TASKS -
1/ In the Kalman filtering text, which model do the examples begin with?
2/ Rewrite the paragraph of the Kalman filtering text that begins "In the following set of examples" more briefly, keeping its main facts.

This example has been auto-generated from the examples/ folder at GitHub repository.

# Kalman filtering and smoothing

# Activate local environment, see Project.toml
import Pkg; Pkg.activate(".."); Pkg.instantiate();

In the following set of examples the goal is to estimate hidden states of a Dynamical process where all hidden states are Gaussians.

We start our journey with a simple multivariate Linear Gaussian State Space Model (LGSSM), which can be solved analytically.

We then solve an identification problem which does not have an analytical solution.

Utimately, we show how RxInfer.jl can deal with missing observations.

MATERIAL SUPPLIED -

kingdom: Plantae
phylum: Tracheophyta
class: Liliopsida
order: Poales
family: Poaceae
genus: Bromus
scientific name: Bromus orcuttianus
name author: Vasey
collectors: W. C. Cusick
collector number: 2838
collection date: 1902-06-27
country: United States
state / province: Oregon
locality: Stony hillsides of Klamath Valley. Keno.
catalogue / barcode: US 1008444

--

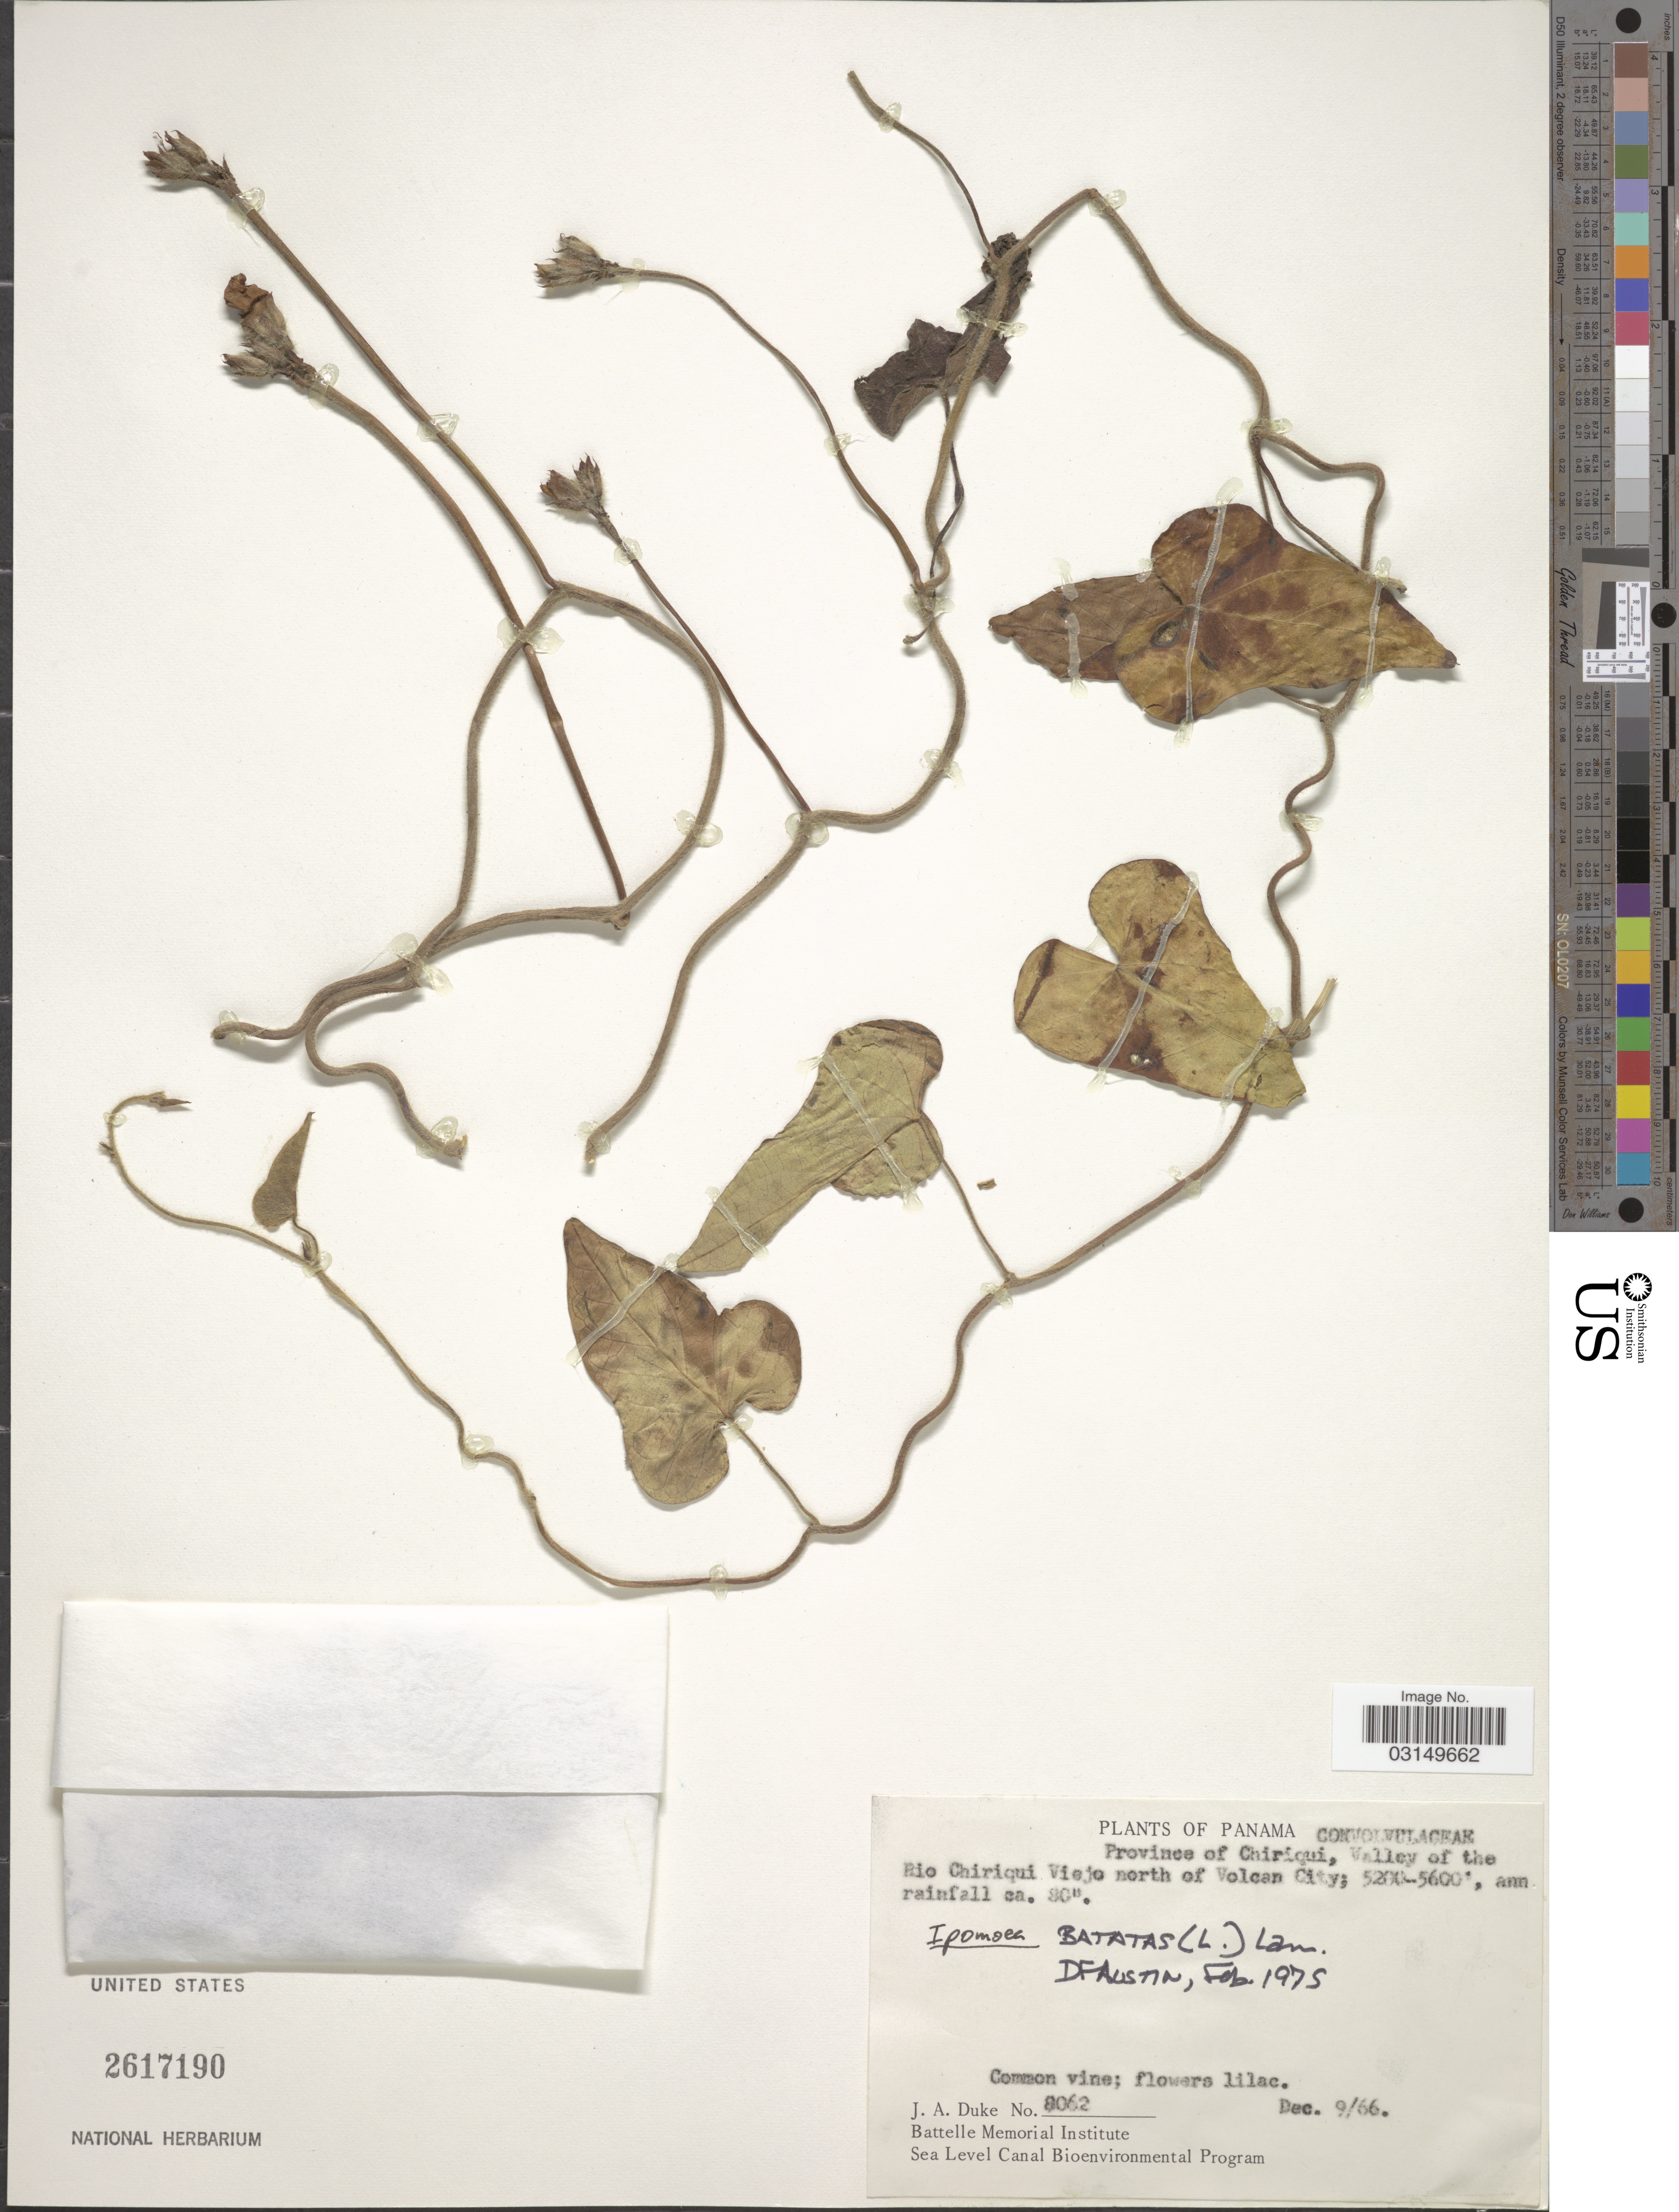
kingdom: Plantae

PER-TASK OUTPUTS -
1/ A simple multivariate Linear Gaussian State Space Model (LGSSM), which can be solved analytically.

2/ These examples aim to estimate the hidden states of a dynamical process whose hidden states are all Gaussian.